En otras circunstancias, y con otro primer ministro que no fuera Johnson, la salida de Frost sería un alivio. Lo que menos necesita ahora Londres es una guerra comercial con Bruselas, después de que Frost llevara al precipicio las negociaciones en torno al espinoso Protocolo de Irlanda del Norte. Downing Street ha dado señales en los últimos días de que quiere seguir hablando, y buscar una solución pragmática a las fricciones aduaneras y comerciales surgidas por la aplicación de ese protocolo.
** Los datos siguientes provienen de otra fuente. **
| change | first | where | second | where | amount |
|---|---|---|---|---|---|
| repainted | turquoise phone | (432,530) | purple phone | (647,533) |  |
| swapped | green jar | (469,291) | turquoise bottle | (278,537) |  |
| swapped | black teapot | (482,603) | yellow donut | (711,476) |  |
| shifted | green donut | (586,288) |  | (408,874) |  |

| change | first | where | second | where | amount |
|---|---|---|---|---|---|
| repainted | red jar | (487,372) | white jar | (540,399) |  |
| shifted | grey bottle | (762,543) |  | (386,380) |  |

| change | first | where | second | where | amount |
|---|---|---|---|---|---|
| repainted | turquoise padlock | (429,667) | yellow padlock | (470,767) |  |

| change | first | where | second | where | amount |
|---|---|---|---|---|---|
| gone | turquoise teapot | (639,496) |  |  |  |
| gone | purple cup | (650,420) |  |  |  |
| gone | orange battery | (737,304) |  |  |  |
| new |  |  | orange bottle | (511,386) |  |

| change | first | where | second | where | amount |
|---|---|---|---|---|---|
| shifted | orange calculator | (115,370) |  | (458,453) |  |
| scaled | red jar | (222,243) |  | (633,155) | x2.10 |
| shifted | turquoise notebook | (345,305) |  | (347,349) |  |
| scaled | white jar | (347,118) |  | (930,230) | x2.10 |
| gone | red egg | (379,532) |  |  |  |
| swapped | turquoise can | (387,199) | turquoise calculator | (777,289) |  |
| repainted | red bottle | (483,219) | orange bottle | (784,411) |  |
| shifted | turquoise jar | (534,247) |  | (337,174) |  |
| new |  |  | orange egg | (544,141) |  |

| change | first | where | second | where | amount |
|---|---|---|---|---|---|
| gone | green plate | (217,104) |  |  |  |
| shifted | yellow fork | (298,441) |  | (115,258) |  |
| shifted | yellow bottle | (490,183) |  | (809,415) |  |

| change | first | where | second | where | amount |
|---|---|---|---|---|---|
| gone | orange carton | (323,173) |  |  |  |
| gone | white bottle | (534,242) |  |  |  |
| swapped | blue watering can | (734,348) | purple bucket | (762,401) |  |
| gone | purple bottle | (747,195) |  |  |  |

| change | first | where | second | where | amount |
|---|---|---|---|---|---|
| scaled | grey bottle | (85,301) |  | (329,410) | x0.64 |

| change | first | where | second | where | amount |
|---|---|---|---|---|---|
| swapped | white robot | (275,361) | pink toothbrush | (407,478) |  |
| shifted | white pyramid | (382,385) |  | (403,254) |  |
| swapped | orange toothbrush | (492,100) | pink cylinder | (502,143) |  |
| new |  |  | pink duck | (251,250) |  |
Johnson ha encargado a su ministra de Exteriores, Liz Truss, que asuma la tarea de negociar con la UE. Popular entre los conservadores -entra en todas las quinielas como posible sustiuta del primer ministro-, con una visión tan ideologizada del Brexit como la de Frost pero más pragmática y dirigida al futuro -ella ha cerrado nuevos acuerdos comerciales con Nueva Zelanda o Australia-, su elección puede servir para calmar a unos euroescépticos de los que Johnson sigue dependiendo para seguir a flote como primer ministro.